* [Work item] Quote every record below word for word, leaving out the pictures.

Data visualization images:
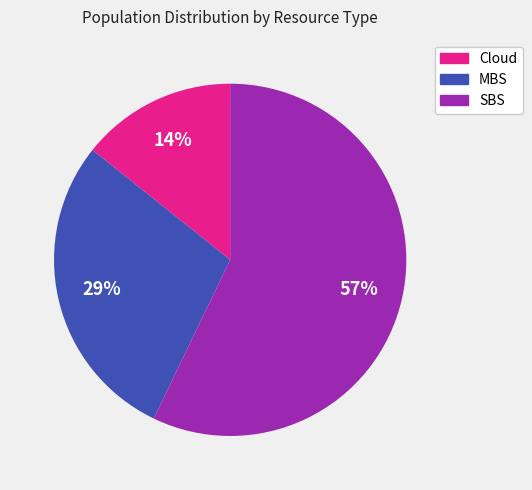

Which category has the smallest portion of the pie?

Cloud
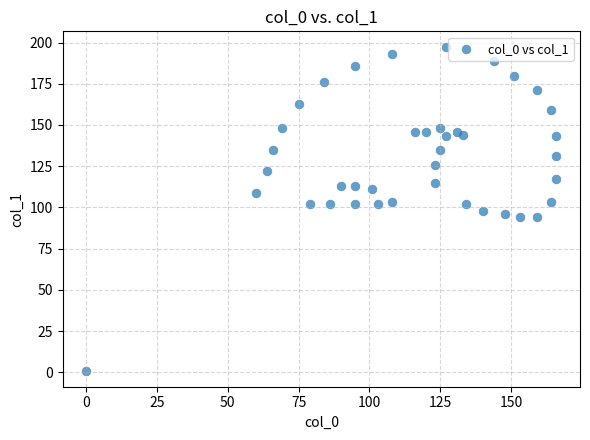

What is the range of X values (max minus min)?

166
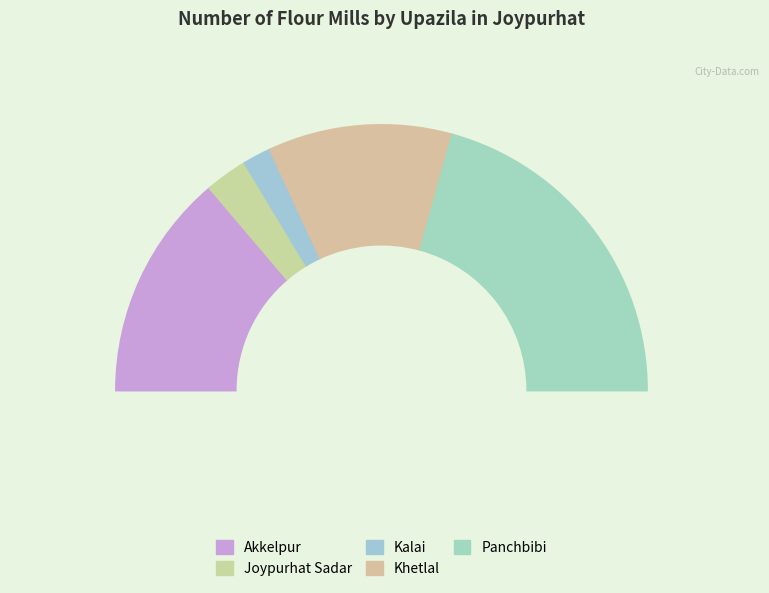

What is the ratio of the value at Joypurhat Sadar to the value at Kalai?

1.5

* [Expected answer]
Which category has the smallest portion of the pie?

Cloud

What is the range of X values (max minus min)?

166

What is the ratio of the value at Joypurhat Sadar to the value at Kalai?

1.5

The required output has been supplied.